**What this task involves**
Go through the records and transcribe them exactly, passing over any picture.

**Record excerpts**
^^^^

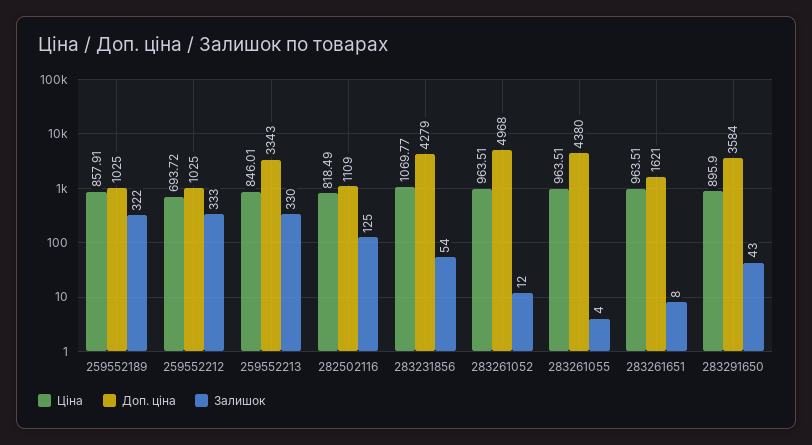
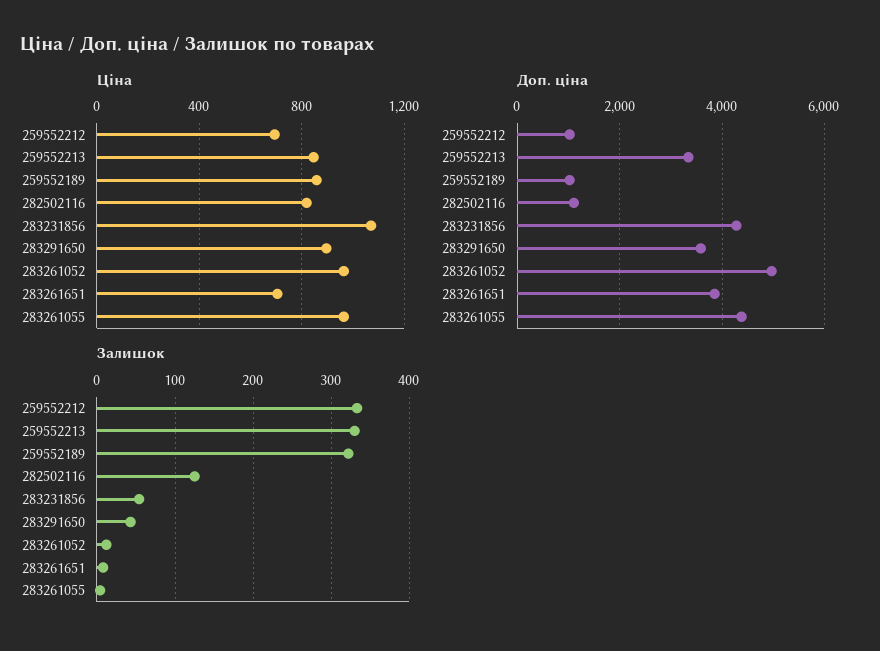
  {
    "Ціна": {
      "259552189": 857.91,
      "259552212": 693.72,
      "259552213": 846.01,
      "282502116": 818.49,
      "283231856": 1069.77,
      "283261052": 963.51,
      "283261055": 963.51,
-     "283261651": 963.51,
+     "283261651": 700,
      "283291650": 895.9
    },
    "Доп. ціна": {
      "259552189": 1025,
      "259552212": 1025,
      "259552213": 3343,
      "282502116": 1109,
      "283231856": 4279,
      "283261052": 4968,
      "283261055": 4380,
-     "283261651": 1621,
+     "283261651": 3800,
      "283291650": 3584
    },
    "Залишок": {
      "259552189": 322,
      "259552212": 333,
      "259552213": 330,
      "282502116": 125,
      "283231856": 54,
      "283261052": 12,
      "283261055": 4,
      "283261651": 8,
      "283291650": 43
    }
  }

^^^^

**Your response**
  {
    "Ціна": {
      "259552189": 857.91,
      "259552212": 693.72,
      "259552213": 846.01,
      "282502116": 818.49,
      "283231856": 1069.77,
      "283261052": 963.51,
      "283261055": 963.51,
-     "283261651": 963.51,
+     "283261651": 700,
      "283291650": 895.9
    },
    "Доп. ціна": {
      "259552189": 1025,
      "259552212": 1025,
      "259552213": 3343,
      "282502116": 1109,
      "283231856": 4279,
      "283261052": 4968,
      "283261055": 4380,
-     "283261651": 1621,
+     "283261651": 3800,
      "283291650": 3584
    },
    "Залишок": {
      "259552189": 322,
      "259552212": 333,
      "259552213": 330,
      "282502116": 125,
      "283231856": 54,
      "283261052": 12,
      "283261055": 4,
      "283261651": 8,
      "283291650": 43
    }
  }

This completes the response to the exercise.